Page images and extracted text
══════

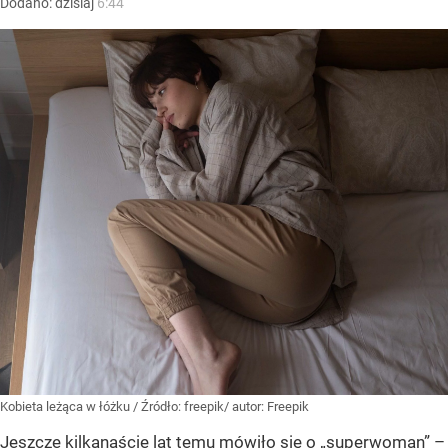
Dodano:
dzisiaj
6:44
Kobieta leżąca w łóżku
/ Źródło:
freepik/ autor: Freepik
Jeszcze kilkanaście lat temu mówiło się o „superwoman” –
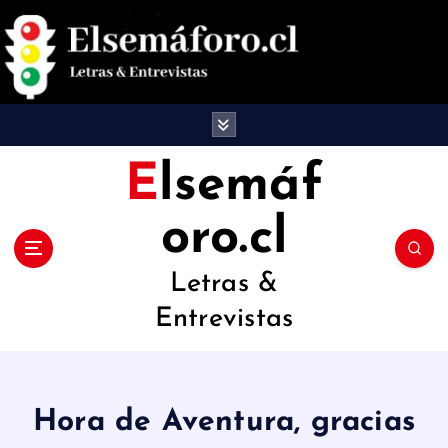
S
a
l
t
a
Elsemáf
r
oro.cl
a
l
Letras &
c
Entrevistas
o
n
t
Hora de Aventura, gracias
e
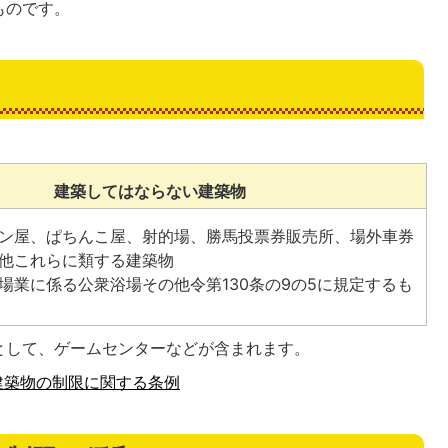
ものです。
建築してはならない建築物
ン屋、ぱちんこ屋、射的場、勝馬投票券販売所、場外車券
他これらに類する建築物
場業に係る公衆浴場その他令第130条の9の5に規定するも
として、ゲームセンターなどが含まれます。
建築物の制限に関する条例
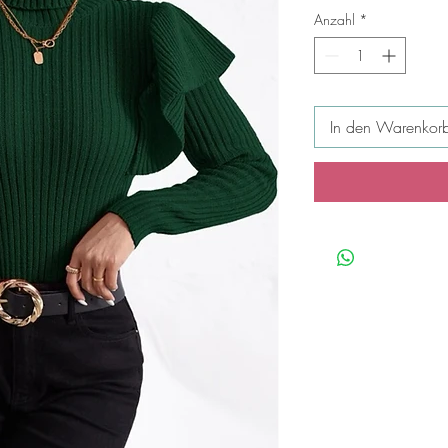
Anzahl
*
In den Warenkor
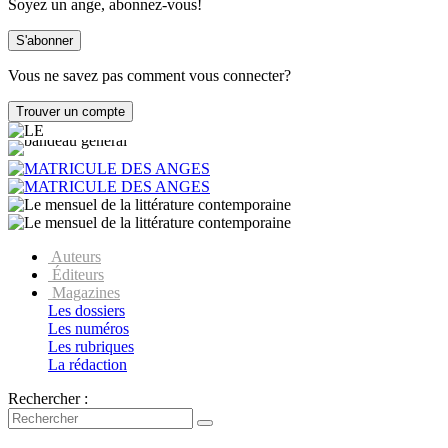
Soyez un ange, abonnez-vous!
Vous ne savez pas comment vous connecter?
Auteurs
Éditeurs
Magazines
Les dossiers
Les numéros
Les rubriques
La rédaction
Rechercher :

══════

§ WORK REQUEST
Please repeat the data verbatim and leave the pictures out of your copy.

§ ANSWER FOR THE TASK
Dodano:
dzisiaj
6:44
Kobieta leżąca w łóżku
/ Źródło:
freepik/ autor: Freepik
Jeszcze kilkanaście lat temu mówiło się o „superwoman” –
S
a
l
t
a
Elsemáf
r
oro.cl
a
l
Letras &
c
Entrevistas
o
n
t
Hora de Aventura, gracias
e
ものです。
建築してはならない建築物
ン屋、ぱちんこ屋、射的場、勝馬投票券販売所、場外車券
他これらに類する建築物
場業に係る公衆浴場その他令第130条の9の5に規定するも
として、ゲームセンターなどが含まれます。
建築物の制限に関する条例
Anzahl
*
In den Warenkor
Soyez un ange, abonnez-vous!
Vous ne savez pas comment vous connecter?
Auteurs
Éditeurs
Magazines
Les dossiers
Les numéros
Les rubriques
La rédaction
Rechercher :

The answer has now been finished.